Saturday, November 10, 2007

HWT Christmas Gift Guide

Chickenbone Church Reunion
by Wendy Daughdrill & Anita Havens

Elderly men are being murdered in rural Calhoun County, Mississippi. Not just murdered but brutally murdered by close range shotgun blasts to the face. Sheriff's deputies Scott Griffin and Angela Woodard only have one real lead to pursue, a 68-year-old photograph, well that and Scott's 85-year-old grandmother whose memories of a murder committed under color of law in depression ravaged prohibition era Mississippi could hold the key to catching the killer.

I have to say that I really liked this book.
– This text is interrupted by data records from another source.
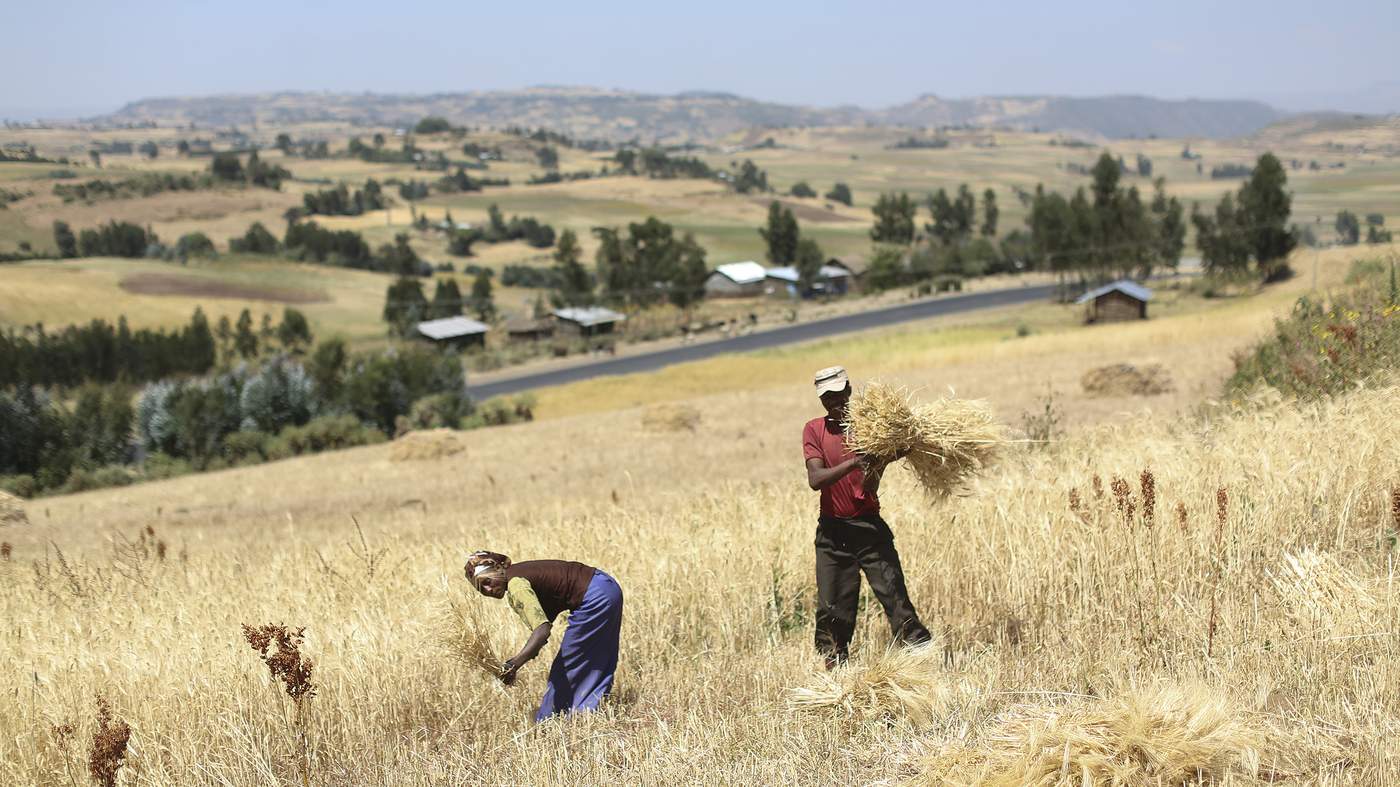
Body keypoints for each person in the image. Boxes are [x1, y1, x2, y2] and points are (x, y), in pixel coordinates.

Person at [802, 366, 931, 669]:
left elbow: (893, 457)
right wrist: (852, 464)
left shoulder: (871, 428)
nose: (835, 402)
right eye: (828, 398)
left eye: (839, 394)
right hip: (833, 534)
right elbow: (815, 478)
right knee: (833, 608)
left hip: (868, 527)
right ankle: (835, 671)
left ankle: (925, 659)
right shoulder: (814, 430)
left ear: (849, 389)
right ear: (821, 400)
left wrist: (888, 454)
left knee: (895, 598)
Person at [465, 551, 624, 722]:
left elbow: (542, 630)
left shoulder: (516, 585)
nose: (488, 590)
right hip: (607, 586)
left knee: (566, 668)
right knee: (596, 655)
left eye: (487, 582)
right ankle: (586, 712)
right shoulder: (519, 572)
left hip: (594, 597)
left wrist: (513, 665)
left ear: (497, 568)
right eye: (481, 589)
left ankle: (551, 720)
It is well written with believable characters, realistic dialogue and a story which never bogs down. The mother/daughter writing team describe the South and southerners as only natives can and base their novel on real events (but change the names, as they explain, to protect the guilty).

The book tells two stories one taking place in 1999 and the other in 1931. In 1931 a group of men, most really only boys, fight the crushing poverty of the Great Depression by producing moonshine whiskey, which they sell to a fellow in Chicago named Mr. Capone. One night the loading of the jugs of whiskey onto the northbound train goes horribly wrong as Revenue agents catch one of the moonshiners alone and murder him when he will not reveal the names of his fellows or the location of their still. The crime is witnessed by his younger brother and his brother's girlfriend.

This murder sets a chain of events going which change lives and culminate nearly 70 years in the future when people find that the past cannot always be left in the past.

This book bills itself as a "hilarious murder mystery" and there is humor aplenty. For example we find out how far some women will go to get even with a cheating boyfriend (boxer shorts + poison ivy = well you can imagine) and we get to see what happens when firecrackers are dropped into the cesspit under an outhouse (hint, methane explodes). Yet to me the best part of the story was the story.

During the Great Depression people actually starved to death. Tens of thousands of men were driven to leave their homes and families and walk the roads and rails looking for whatever work they could find. Some chose armed robbery and their names became household words like Bonny and Clyde and Ma Barker. Others found that making corn whiskey would put food on the table and keep the bank from foreclosing on the farm.

This book reminds us that hard times force hard choices and that bad laws are often enforced by bad men. It would make a fine gift for anyone who likes to read or has a particular interest in the Prohibition era.